• _TEXT SECTION_
──────────
First, equity essentially means ownership.
It is contrasted with debt, which is a borrowing and repayment agreement.
We have this concept of public equity, which are stocks trade on public markets which any person with a brokerage account can purchase and own. So stocks are equity. But so is a private person’s ownership in their own business.
So having stock just means owning a company. But some companies are public, trading on stock exchanges, and some companies are private and do not trade on any exchange.
Whenever someone buys or sells an ownership interest in a private business that is a private equity transaction.
Whenever someone buys or sells an ownership interest, in a public(ly traded) business that is a non-private equity transaction.
Hedge funds, businesses which use their cash and others to engage in public equity transactions, only trade in public markets. Private equity funds, businesses which use their cash and others to engage in private equity transactions, trade in private markets with private transactions.
Both private equity funds and hedge funds offer services to accredited investors to manage and invest their money in their respective markets generally with targeted investment strategies and focuses.
Basically, in a nutshell, private equity is a portion of taxes set aside by the government that gets converted into a percentage whenever you pay it back. It’s considered “private”, but in reality, it’s a misnomer. Hedge funds are excess funds that are given to the banks as a grant. Also, what happens at different times of the year is the amounts change from quarter to quarter if the hedge funds are tied to corporations. Even stranger, believe it or not, I made all of this up and I’m salty because my EXP Coin Count is -1, so now, I’m on a journey to negative coin hell.
──────────
• _MATERIAL PROVIDED_

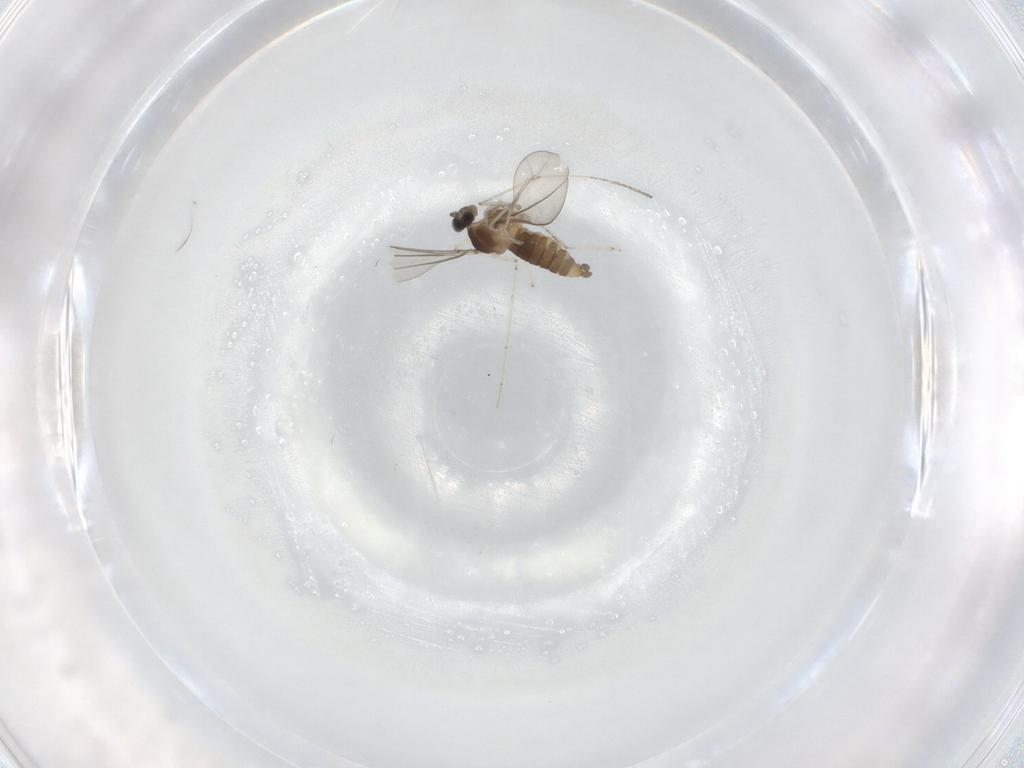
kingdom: Animalia
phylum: Arthropoda
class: Insecta
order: Diptera
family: Cecidomyiidae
──────────
• _TASKS_
- a) Using the explanation of equity, mark each statement yes or no and quote the words that decide it: (i) Stocks count as equity. (ii) Hedge funds trade in private markets. (iii) Debt is an agreement to borrow and pay back.
- b) Based on the explanation of equity, why does owning stock mean owning a company?
- c) Carry on the explanation of equity from its last sentence.

• _TASK-BY-TASK RESULTS_
- a)
(i) Yes: "So stocks are equity."
(ii) No: "only trade in public markets."
(iii) Yes: "a borrowing and repayment agreement."

- b) Equity means ownership, and stocks are equity. Having stock is therefore having ownership in a company.

- c)
Unfortunately the financial world is far more complex that you might imagine. There are many forms of private equity investments – they are a class of companies and exists for a variety of goals.
VC (venture capitalists) are a type of PE – investing in early businesses prior to public listing.
Turnaround specialists – buying distressed companies and engineering a business turnaround. Usually involving selling or closing divisions, paring down products, layoffs etc. The goal is returning the company to some kind of financial health.
Breakup specialists – buying distressed companies that have lots of underlying assets. Selling off those assets and then shutting down the rest. Generally speaking, not much of the company is left at the end.
The biggest feature is that private equity investments require total or near total control of the target company. It is more like an acquisition. This allows private equity, to make major changes to the company – sell off assets, remove the CEO and board, redirect strategy etc. Broadly speaking, this is high involvement, high risk but also potentially high gains. Although large PE firms might have multiple projects – each project is typically one company.
Hedge funds generally don’t take control over the companies they invest in. Hedge funds are pools of investor money used to invest in the public stock market – usually with some specific focus (healthcare, real estate, technology etc etc) The point here is to spread the investment around and any particular fund managed by a hedge fund might own shares in multiple companies.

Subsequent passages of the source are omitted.